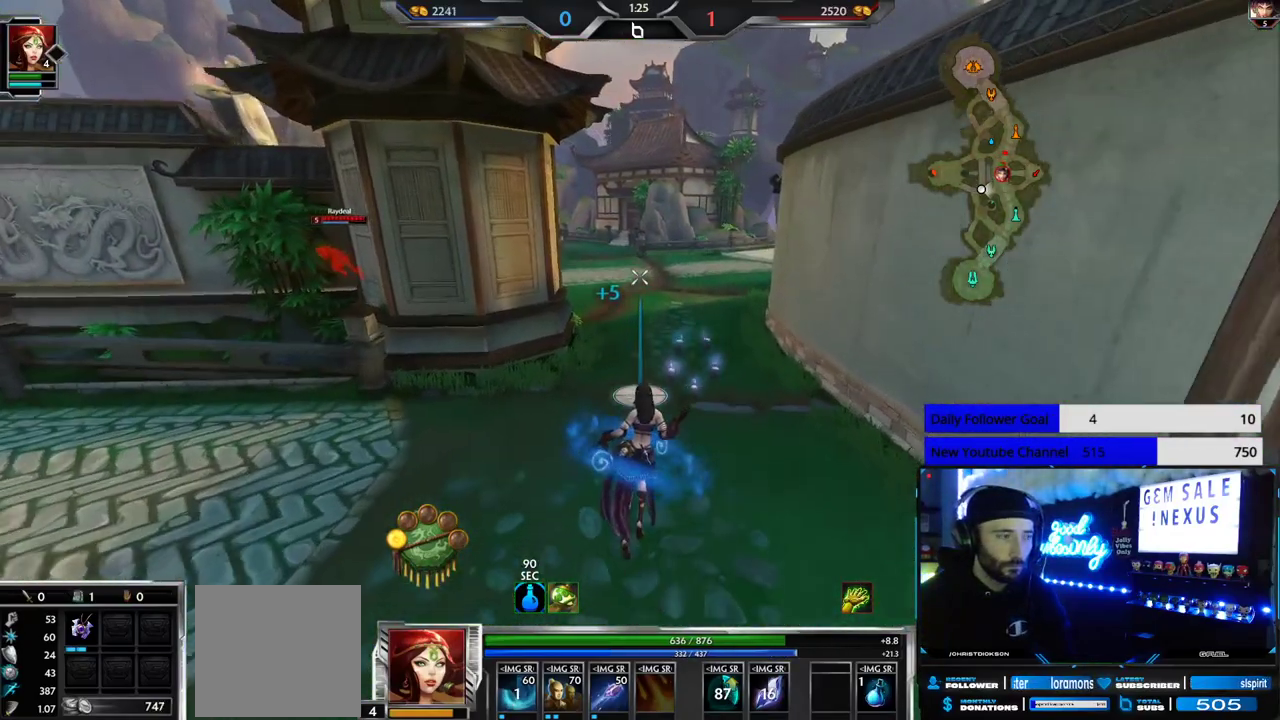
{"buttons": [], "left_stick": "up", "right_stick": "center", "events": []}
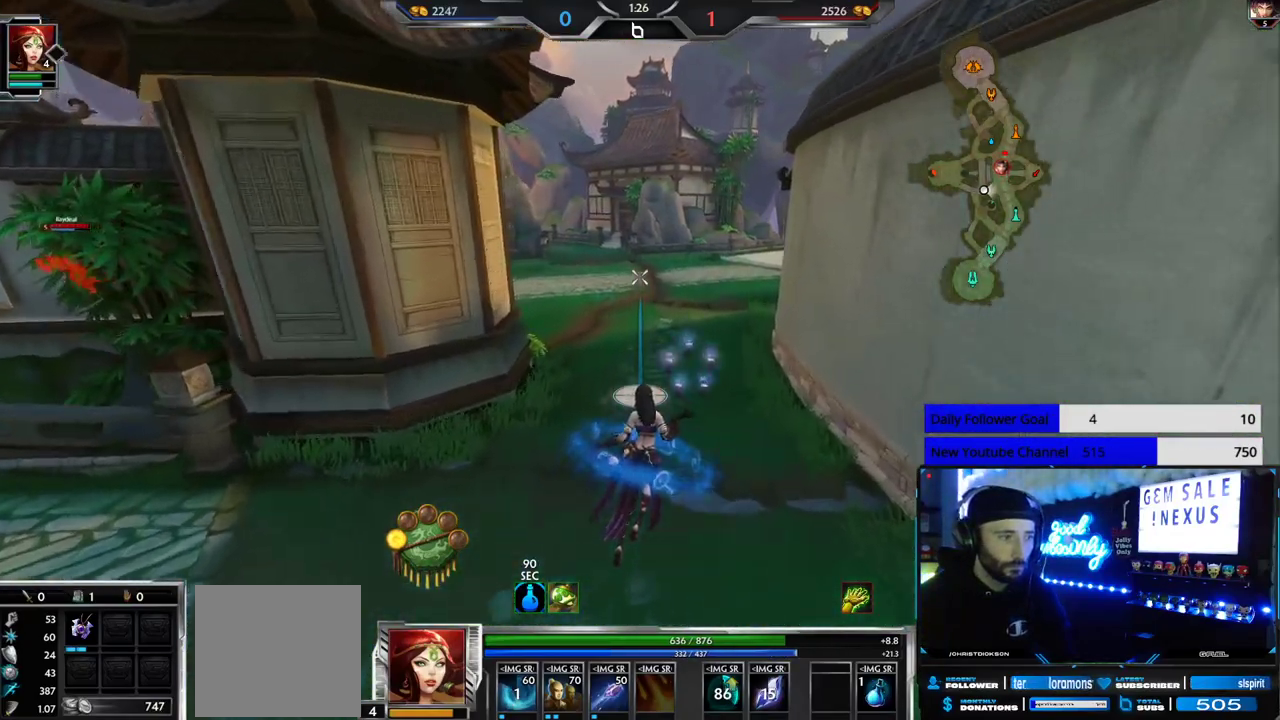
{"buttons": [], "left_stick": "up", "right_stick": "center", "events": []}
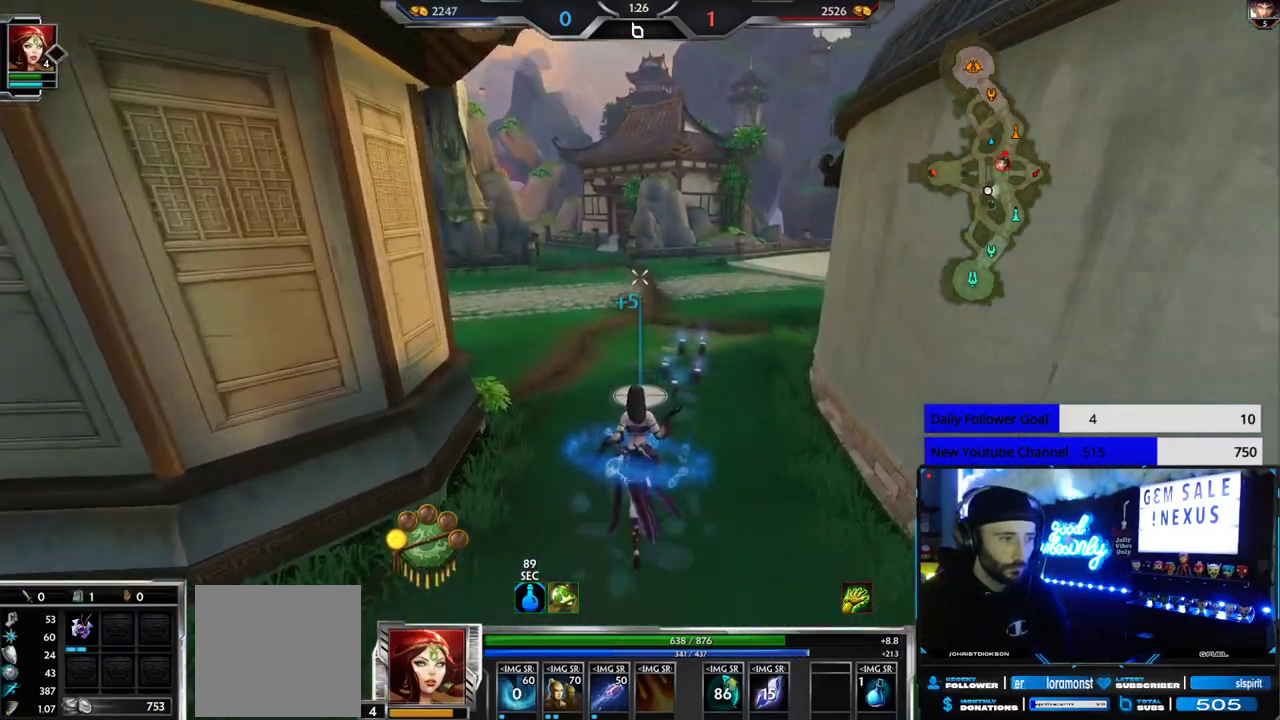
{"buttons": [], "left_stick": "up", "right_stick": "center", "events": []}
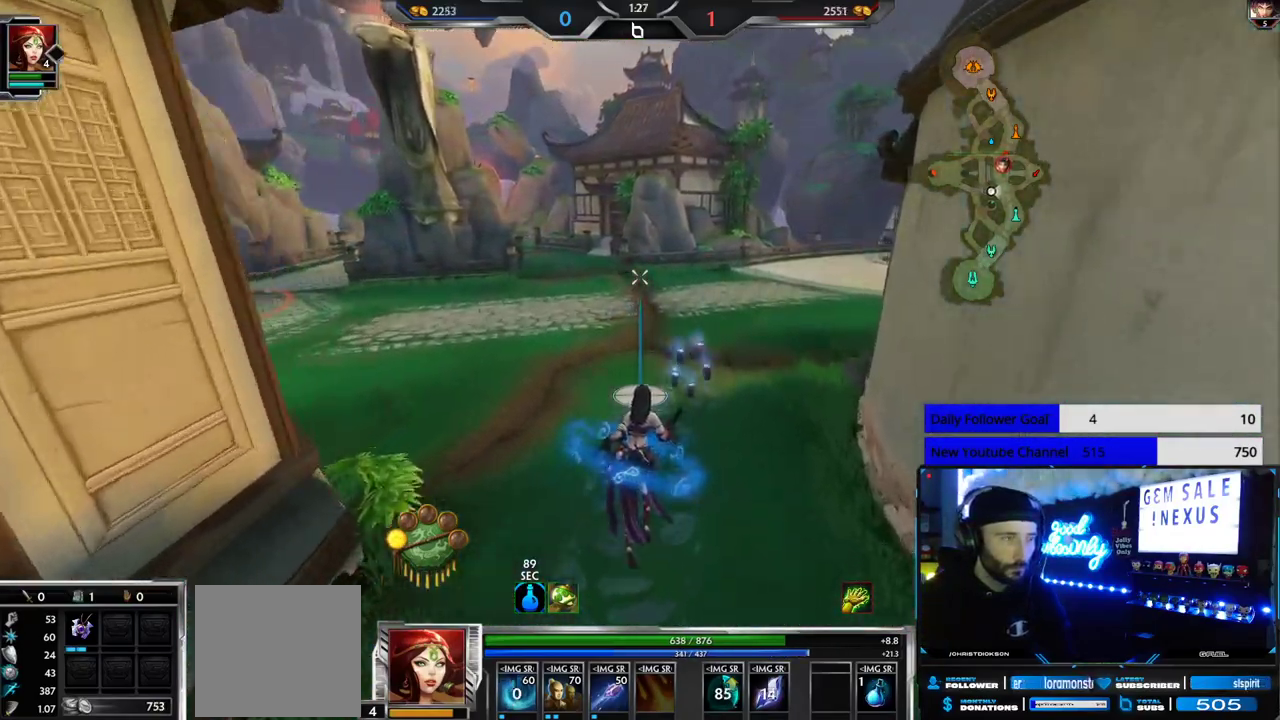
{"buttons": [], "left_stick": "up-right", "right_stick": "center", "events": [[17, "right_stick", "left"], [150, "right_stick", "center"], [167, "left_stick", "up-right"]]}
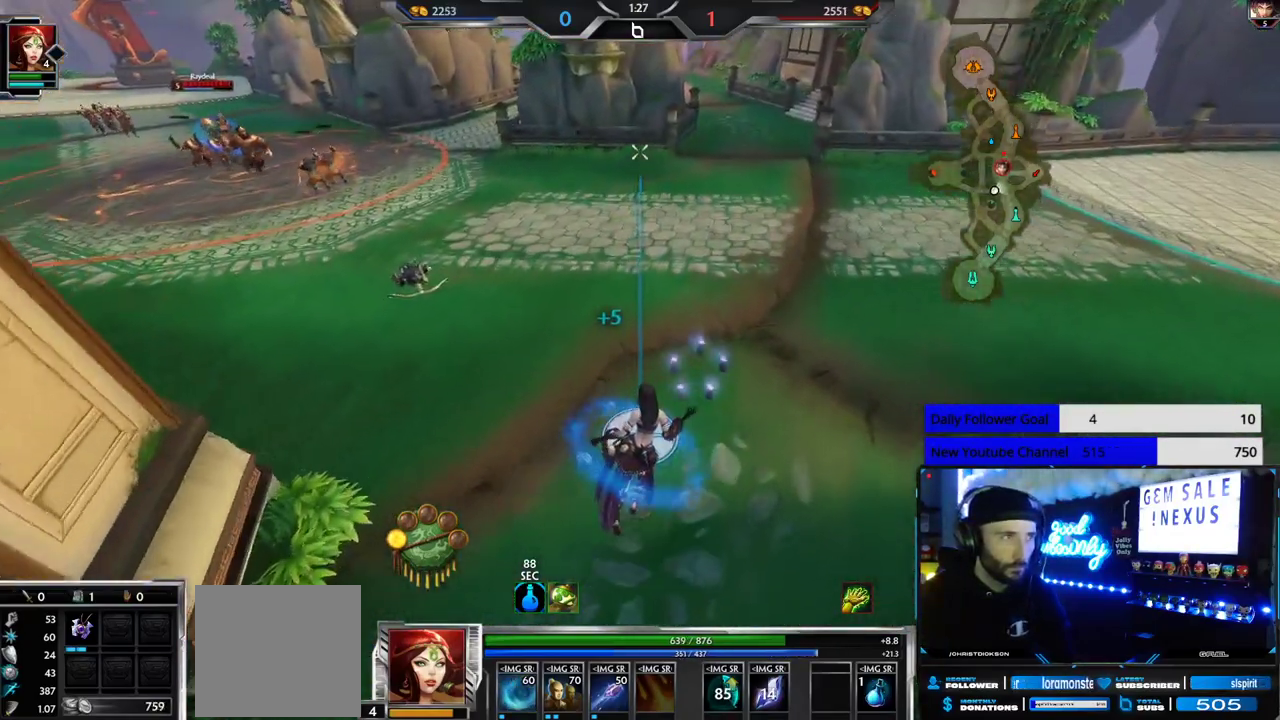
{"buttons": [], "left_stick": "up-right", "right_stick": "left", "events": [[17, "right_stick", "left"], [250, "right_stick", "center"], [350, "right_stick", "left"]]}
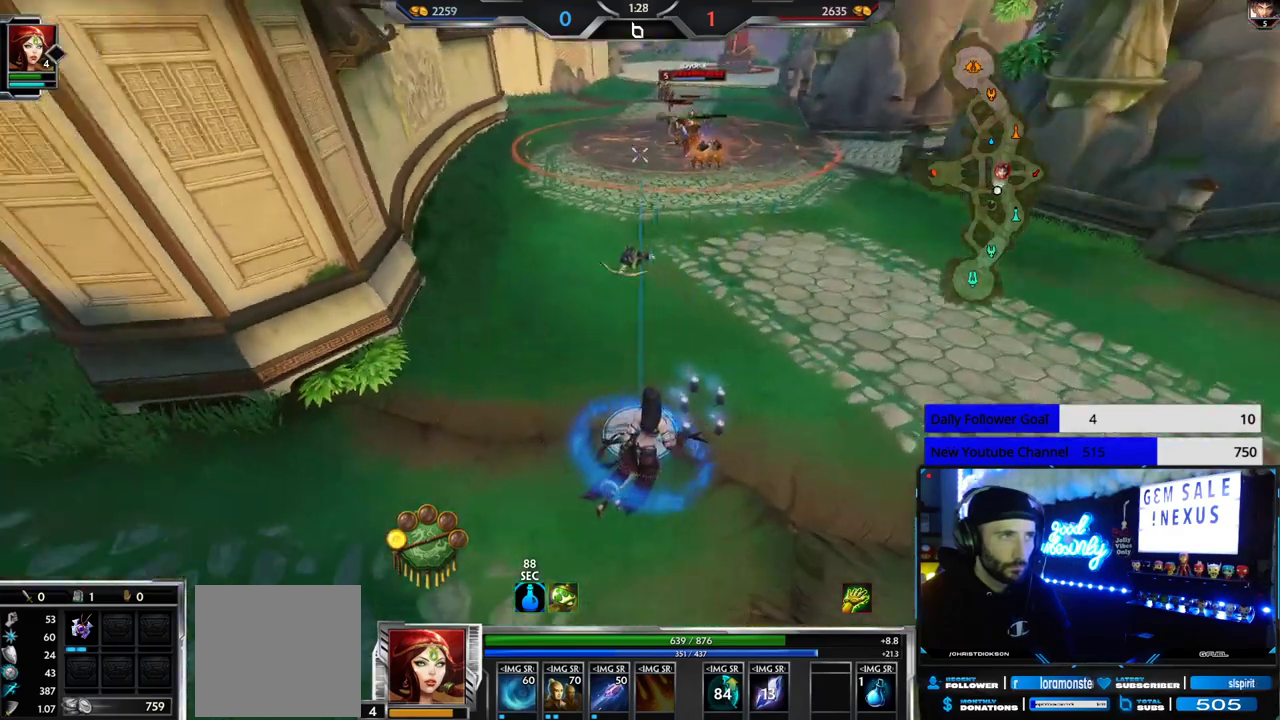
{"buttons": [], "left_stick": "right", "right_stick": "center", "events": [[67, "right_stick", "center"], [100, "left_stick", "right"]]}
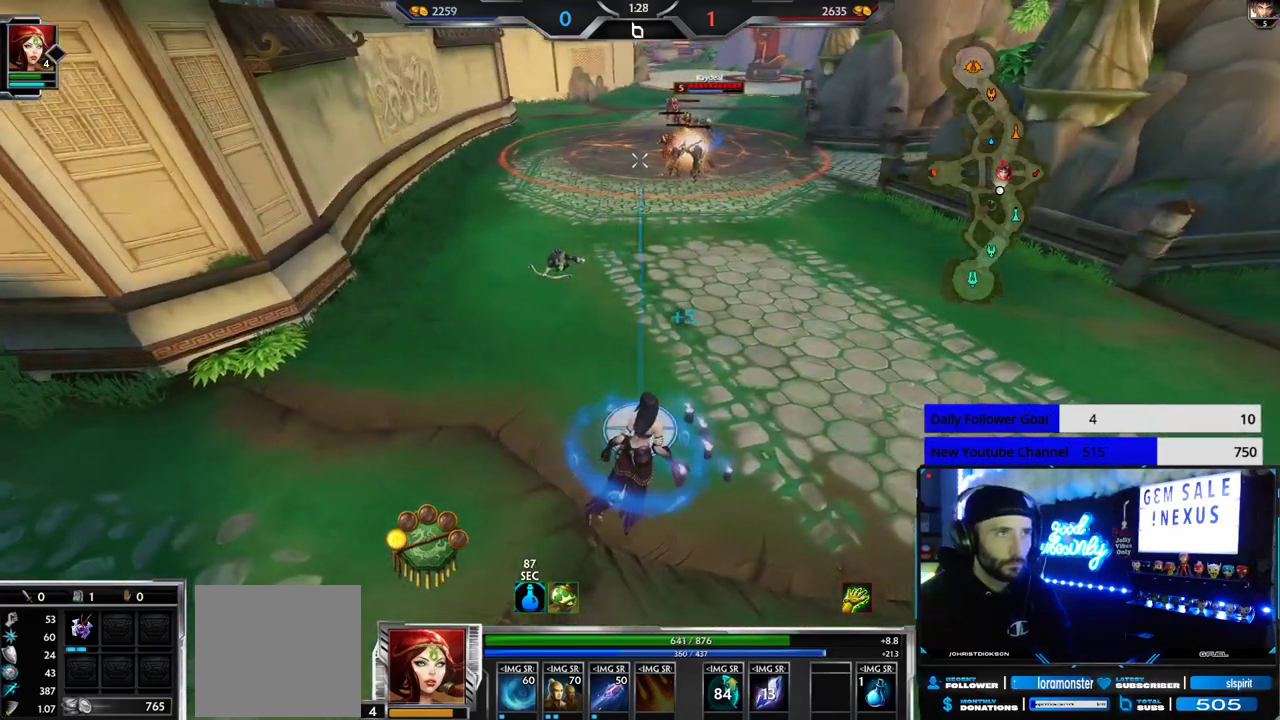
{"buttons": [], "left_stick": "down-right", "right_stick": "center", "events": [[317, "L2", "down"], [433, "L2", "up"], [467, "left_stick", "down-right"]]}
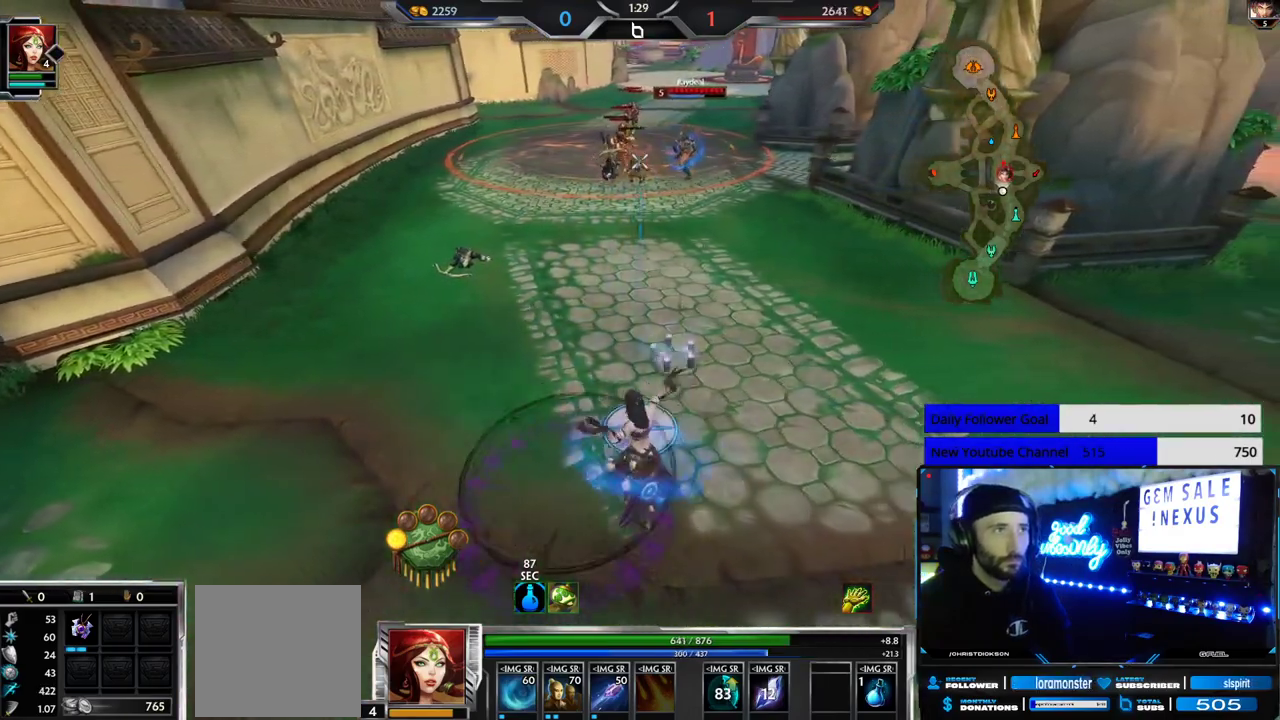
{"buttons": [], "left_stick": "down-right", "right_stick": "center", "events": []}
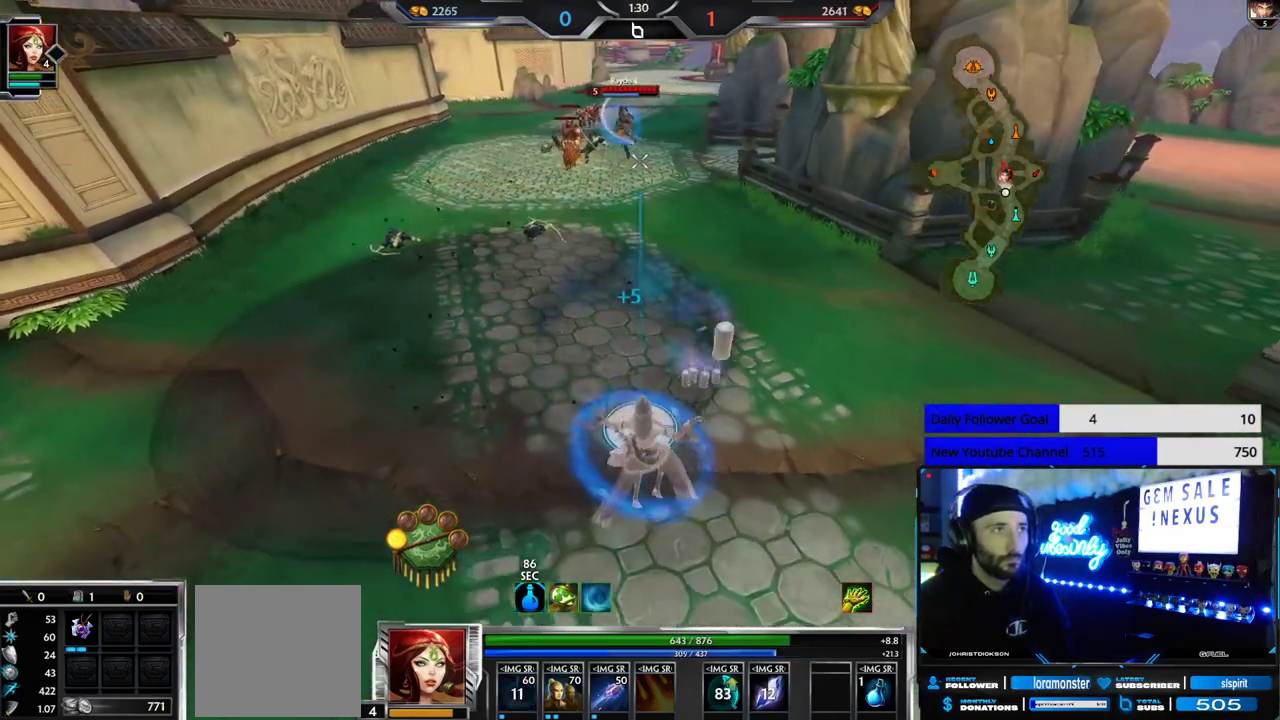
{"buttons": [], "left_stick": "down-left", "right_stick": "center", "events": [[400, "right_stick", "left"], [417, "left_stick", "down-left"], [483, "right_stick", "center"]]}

Task statement: Identify each line in the entries with the word "down" and copy it.

Your solution:
{"buttons": [], "left_stick": "down-right", "right_stick": "center", "events": [[317, "L2", "down"], [433, "L2", "up"], [467, "left_stick", "down-right"]]}
{"buttons": [], "left_stick": "down-right", "right_stick": "center", "events": []}
{"buttons": [], "left_stick": "down-left", "right_stick": "center", "events": [[400, "right_stick", "left"], [417, "left_stick", "down-left"], [483, "right_stick", "center"]]}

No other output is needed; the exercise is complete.